Robert Grattan Ward was born in Bridgeport, Connecticut, on Sept. 24, 1916. Prior to enlisting in the U.S. Coast Guard, he served in the Connecticut National Guard for three years.

Upon his enlistment, he completed basic training at the Manhattan Beach Training Station and was subsequently assigned to duty with the Captain of the Port, Baltimore. While in Baltimore, he served as a crewman on CGC-913-F.

On March 13, 1943, he was assigned to the transport USS Joseph T. Dickman. While a crewman on Dickman, Ward was promoted to Seaman 1st Class effective July 27, 1943. Just under a year later, on June 6, 1944, USS Joseph T. Dickman was one of the transports involved in Operation Neptune, the amphibious component of Operation Overlord, the invasion of Normandy.

The service record photo of Robert Grattan Ward. U.S. Coast Guard photo.

The service record photo of Robert Grattan Ward. U.S. Coast Guard photo.

Ward served as coxswain of a landing craft in the first wave, in the landing operations against the enemy on Cotentin Peninsula. Ward successfully landed his troop personnel despite heavy enemy opposition. Upon retracting from the beach, he observed the stranded crews from two other landing craft whose boats had been destroyed by enemy mortar fire. Ward returned to the beach, took off both crews despite continued shelling, and returned safely with them to his ship.
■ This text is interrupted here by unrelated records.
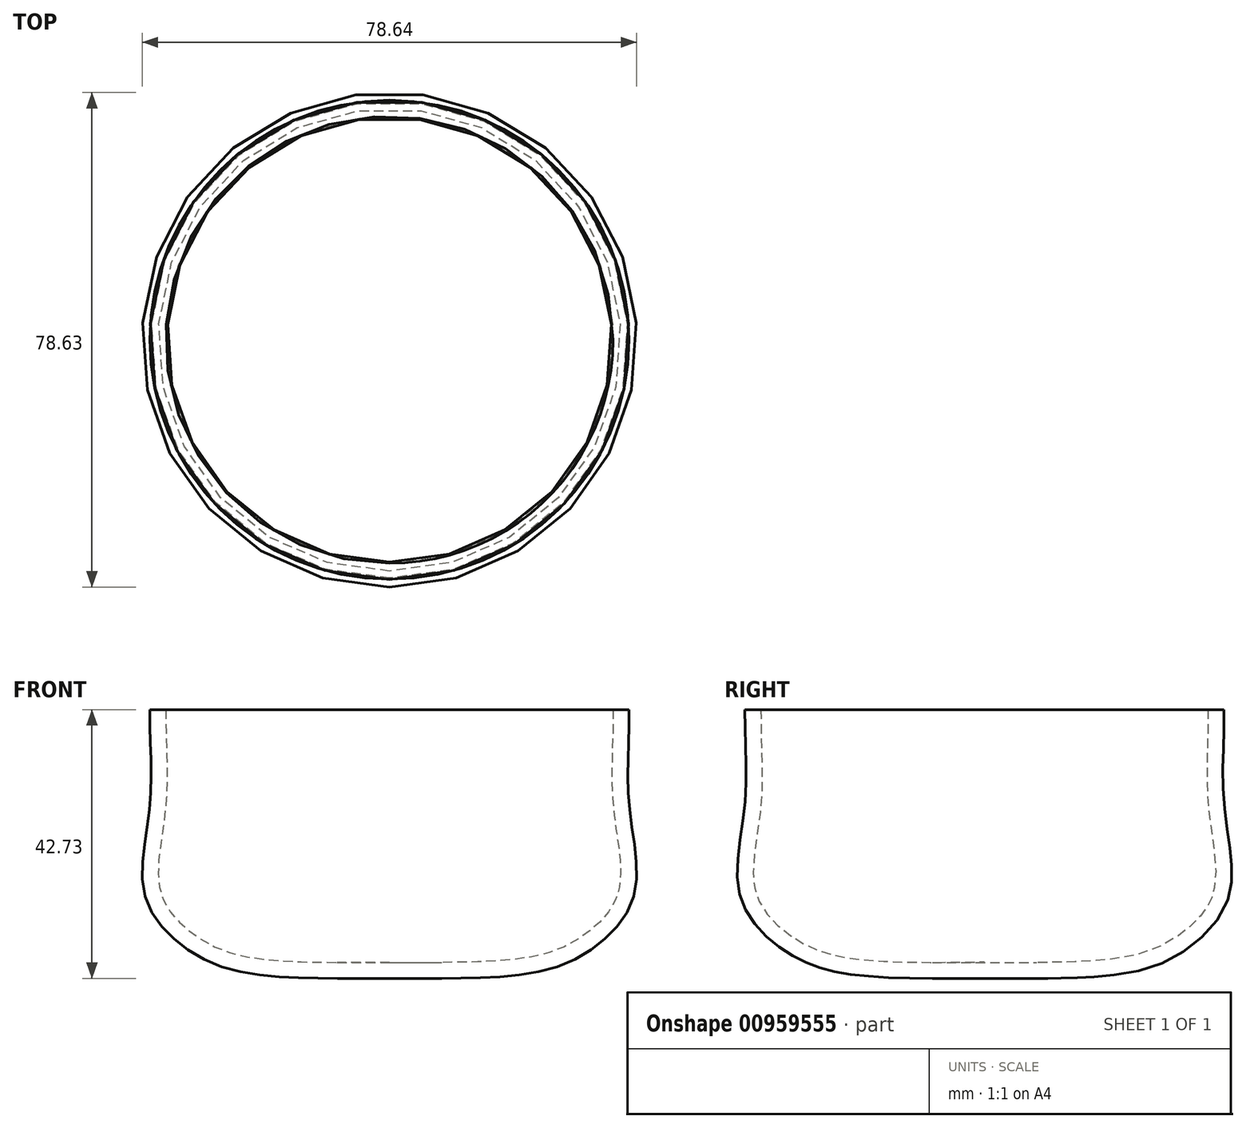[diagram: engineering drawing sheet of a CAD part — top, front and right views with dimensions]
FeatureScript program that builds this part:
annotation { "Feature Type Name" : "Feature", "Feature Type Description" : "" }
export const myFeature = defineFeature(function(context is Context, id is Id, definition is map)
    precondition{}
    {
        {
            var Q0;
            Q0=qCreatedBy(makeId("Right.planeOp"),FACE);
            var sketch = newSketch(context, id + "F0", { "sketchPlane" : qUnion([Q0])});
            skLineSegment(sketch, "E0", {"start": v(-31.22, 29.9) * mm, "end": v(-31.22, -12.74) * mm});
            skLineSegment(sketch, "E1", {"start": v(-31.22, 29.9) * mm, "end": v(-69.32, 29.9) * mm});
            skFitSpline(sketch, "E2", {"points": [v(-69.32, 29.9) * mm, v(-69.32, 14.88) * mm, v(-70.02, 0) * mm, v(-62.18, -8.98) * mm, v(-52.46, -12.2) * mm, v(-31.22, -12.74) * mm, v(13.07, -11.84) * mm], "startDerivative": vector(-1.71, -98.28) * mm, "endDerivative": vector(206.71, 1.95) * mm});
            skSolve(sketch);
        }
        {
            var Q0;
            Q0=makeQuery(id+"F0.imprint","IMPRINT",FACE,{"disambiguationData":[TD([[makeQuery(id+"F0.imprint","IMPRINT",EDGE,{"derivedFrom":sQuery(id+"F0.wireOp",EDGE,"E0")}),-1.0]])]});
            var Q1;
            Q1=sQuery(id+"F0.wireOp",EDGE,"E0");
            revolve(context, id + "F1", {"surfaceOperationType" : NewSurfaceOperationType.NEW, "entities" : qUnion([Q0]), "axis" : qUnion([Q1]), "revolveType" : RevolveType.FULL});
        }
        {
            var Q0;
            Q0=makeQuery(id+"F1.opRevolve","SWEPT_FACE",FACE,{"disambiguationData":[OSD([sQuery(id+"F0.wireOp",EDGE,"E1")])]});
            shell(context, id + "F2", {"entities" : qUnion([Q0]), "thickness" : 2.54 * mm});
        }
    });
For his conspicuous gallantry in action against the enemy, Ward was awarded the Silver Star.

Subsequent to the landing operations in Normandy, Ward was rated a Coxswain on July 11, 1944, and was later selected for the Officer Training School located at the U.S. Coast Guard Academy in New London, Connecticut.

He received his commission on June 13, 1945, and was later assigned to LV-113 Swiftsure where he served as a deck and communications officer. After his time on the lightship he served consecutively on USS Cavalier and USS Kanawha before he was assigned to the Alameda Training Station where he awaited his discharge from the Coast Guard.

Ward was honorably discharged on May 5, 1946. In addition to his Silver Star, Ward received the Good Conduct Medal and was entitled to the American Area Medal and European Area Medal.

Robert Grattan Ward passed away in Florida on Nov. 4, 1987.